Information security professionals who think they've got it all under control may be surprised to find that some...
parts of the EU's new General Data Protection Regulation, like the GDPR's right to be forgotten, may be more challenging than they expect.
Under the regulation, set to begin enforcement on May 25, the right to be forgotten under the GDPR means more than just deleting all of a data subject's data after they submit the request. Organizations have the option to either delete all the relevant consumer data or use anonymization techniques to skim identifying data from their databases and leave the non-identifying data for their own use for marketing or research.
While anonymization may seem to be preferable for organizations that are not willing to literally purge the data subject's data from their databases, it may not be enough to satisfy the intent of the GDPR right to be forgotten.
Marc French, senior vice president, chief trust officer and data protection officer for GDPR compliance at Mimecast UK Ltd., a cloud email security company headquartered in Lexington, Mass., explained how one of the approaches to forgetting data subjects who request it -- anonymization of all data -- is not quite the panacea that some make it out to be.
While, in some cases, it might be enough, anonymization must take into account all of the pieces of data that are still accessible, and, potentially, capable of identifying an individual without disclosing their name, phone number or other data that are considered classically identifiable.
SearchSecurity asked French about the GDPR right to be forgotten and deleting personal data versus anonymizing it. Here is his answer:
Marc French: Every data subject that's in the European Union, anybody that we're storing data for, has a right to be forgotten, which effectively means the purging of the data that I've collected on you within the systems that I store it in. Now, there's a couple of interesting nuances to this, and I'll use the word purge.
There's been a lot of discussion about what the word purge actually means, and there's two trains of thought that are running down the track right now.
One is anonymization can equal purge, in that if I, as Marc French, I reach out to Acme Corporation, [and] you've tracked me because you're a search engine, as an example. Can I anonymize Marc French when requested so that I still get to keep the data for my own purposes, in that I need to understand it to drive my ad revenue, and the mere fact that I anonymize it is sufficient to purge, or do I actually have to physically delete the data out of the environment?
What's happening right now is, if you look at the Google train that's running in Europe today, I think they would attest that they like the anonymization piece. I think the challenge that you have with anonymization is, can you truly anonymize the data sufficiently that it can't be traced back to the data subject?
It's kind of hard; if I'm searching from where I live here in Massachusetts for a very esoteric function, you might be able to glean enough data to tie it back to me. I think the anonymization argument fails in that you can buy so many data sets and interconnect so many things that, if you take the anonymization route, it's probably not going to end well for you because, I think, ultimately, you'll be able to tie it back together.
So that leaves us with purge. Now, purge is based on the foundation that you actually know all the data that you're capturing for somebody. If you don't have that foundational piece, you'll never really have the ability to remove it, and I think most companies struggle with the act of removal. So how do I actually delete it?
The act of deletion is a very difficult thing to do. You're caught between a rock and this hard place where I think anonymization fails because you can ultimately tie it back, but you have this technical challenge of deletion. So, right now, I think the state of the art is [to] delete with the hope that we're going to get more guidance on this anonymization thing going forward to overcome some of the technical hurdles that I think deletion will bring on us.

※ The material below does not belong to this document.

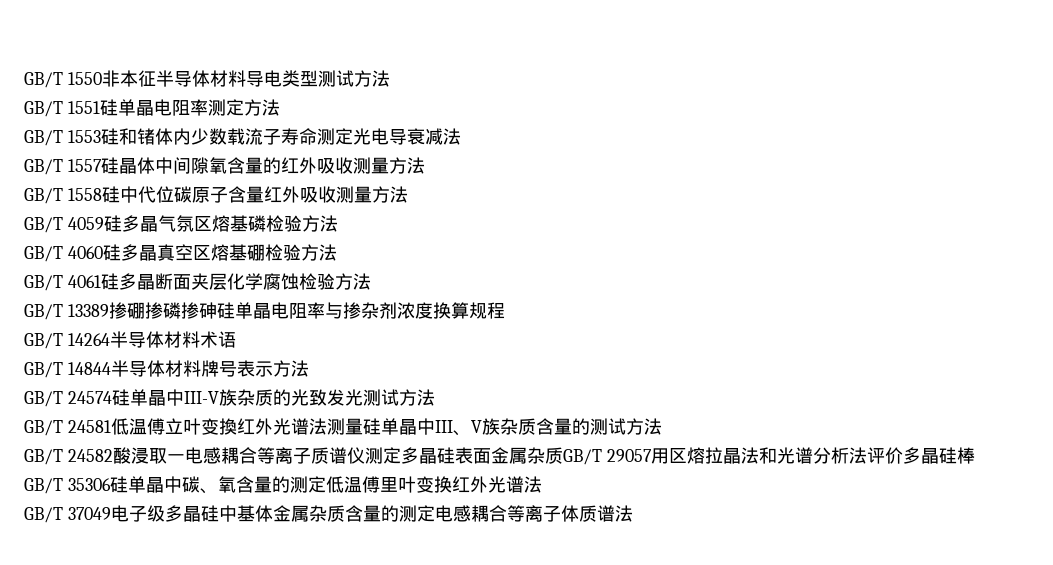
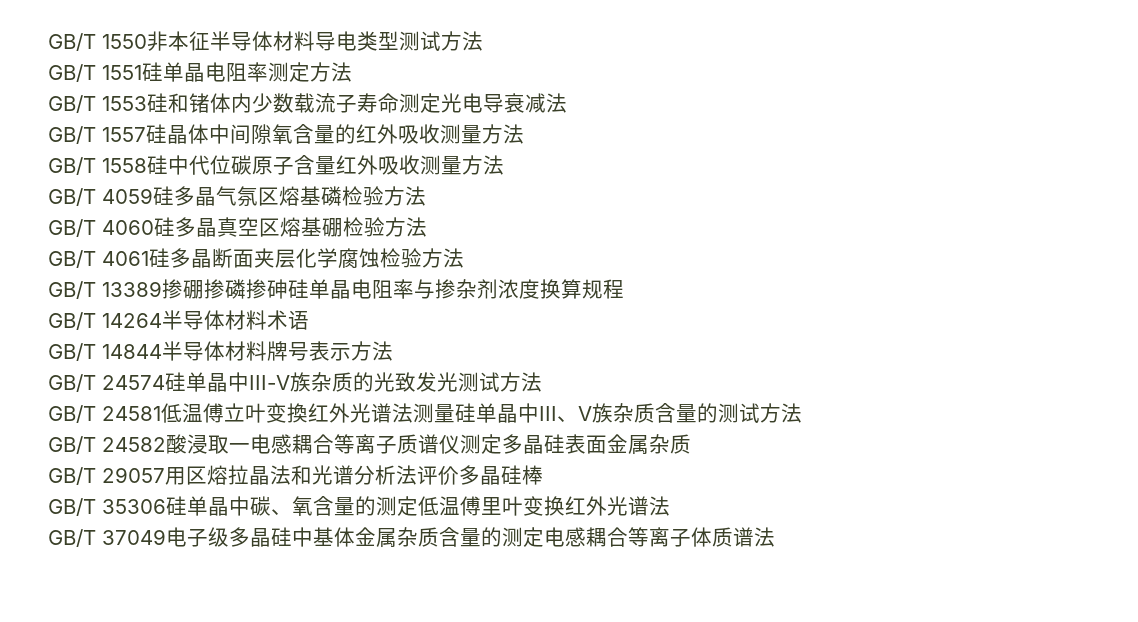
(563, 455) none -> (691, 444) //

Marc FrenchMimecast senior vice president, chief trust officer and data protection officer for GDPR compliance
That's the fundamental problem with anonymization. The Census Department here in the U.S. struggles with this all the time as they try to create data sets that are abstracted, and there's a whole science around the statistics for this.
Given two or three elements of your life outside your name, you could probably discern who you are with some level of certainty. So, if I gave you the fact ... I live in Sturbridge, Mass. If I gave you that, along with my job title, you could easily figure out who I am based on the fact that my population count is only about eight thousand.
It's not just date of birth and zip code. I think there are other data elements you could aggregate together which you can freely get today. A lot of this you can just find on LinkedIn, or even here [in Mass.] the municipalities publish your real estate records. With all of that together, you could easily discern who that person is and, hence, the reason why anonymization is going to be extremely difficult to prove.